The Court of Appeals, in an opinion by Judge Pigott, held that when a pendente lite award of maintenance is found at trial to be excessive or inequitable, the Court may make an appropriate adjustment in the equitable distribution award. Thus, Supreme Court did not abuse its discretion in giving husband a credit representing the amount of the pendent lite maintenance he paid that exceeded what he was required to pay under the final maintenance award. In determining the temporary maintenance award, Supreme Court imputed an average salary in excess of $2 million to husband. However, at trial, it was established that his income was significantly lower. Given the disparity in the maintenance amounts, under the circumstances of this case, it was appropriate for the husband to receive a credit.
The Court of Appeals rejected the husband's claim that he should have been entitled to a credit for excess child support payments, pointing out that it has long been held that there is a "strong public policy against restitution or recoupment of support overpayments" and nothing in this record showed it was error to deny that relief.
Judge Pigott noted that under the equitable distribution statute any appreciation in the value of separate property due to the contributions or efforts of the nontitled spouse will be considered marital property (Price v. Price, 69 N.Y.2d 8 [1986] ). This includes any direct contributions to the appreciation, such as when the nontitled spouse makes financial contributions towards the property, as well as when the nontitled spouse makes direct nonfinancial contributions, such as by personally maintaining, making improvements to, or renovating a marital residence. Thus, Supreme Court properly held that the improvements were marital, since the increase in the property was a result of both parties' efforts. He found that the Appellate Division did not abuse its discretion in reducing the award to wife from 50% to 25% of the property appreciation. The husband's income was the sole source of the funds expended on the property and, the husband's involvements in the renovations were far more extensive. The Court noted that it had held that when "exercising its discretionary power to award counsel fees, a court should review the financial circumstances of both parties together with all the other circumstances of the case, which may include the relative merit of the parties' positions" (citing DeCabrera v.

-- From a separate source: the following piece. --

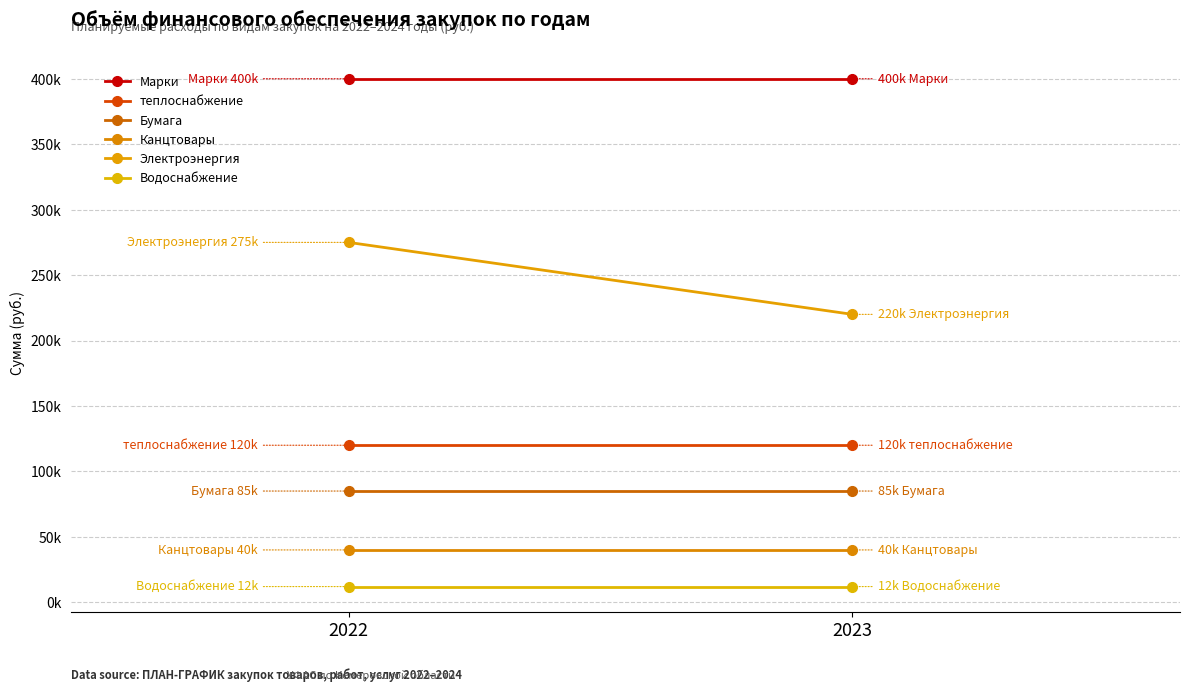

What is the sum of all Канцтовары values?

80000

Cabrera-Rosete, 70 N.Y.2d 879 [1987]). Here, when awarding the fees, the court considered the parties' financial positions as well as the delay incurred as a result of husband's obstructionist tactics. Thus, it declined to disturb those awards. Finally, the Court held that the wife was not entitled to the 50% credit representing the money paid during the marriage towards husband's pre-marital obligations to pay his first wife maintenance and child support (citing "Mahoney-Buntzman v. Buntzman, NY3d", which it decided the same day).